### [Data items]
════════════════════
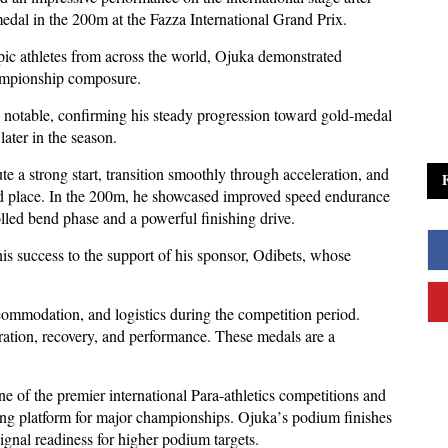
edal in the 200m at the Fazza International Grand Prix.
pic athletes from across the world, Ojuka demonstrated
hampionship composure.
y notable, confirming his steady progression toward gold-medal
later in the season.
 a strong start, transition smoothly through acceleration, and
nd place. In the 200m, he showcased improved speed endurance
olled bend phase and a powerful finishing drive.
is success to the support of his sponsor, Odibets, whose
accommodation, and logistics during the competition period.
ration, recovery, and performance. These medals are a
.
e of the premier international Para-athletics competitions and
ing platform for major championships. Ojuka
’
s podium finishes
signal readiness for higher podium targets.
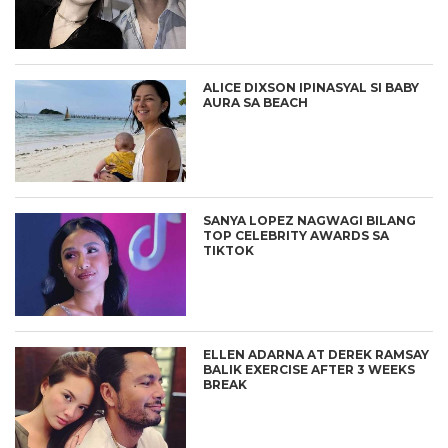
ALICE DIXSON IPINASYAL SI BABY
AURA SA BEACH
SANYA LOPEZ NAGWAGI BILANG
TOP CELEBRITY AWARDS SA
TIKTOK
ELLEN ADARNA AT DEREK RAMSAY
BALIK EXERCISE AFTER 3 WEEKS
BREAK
════════════════════
### [TASK TO CARRY OUT]
All lines that contain the word "podium" must be copied from the records above.

### [RESPONSE BOX]
s podium finishes
signal readiness for higher podium targets.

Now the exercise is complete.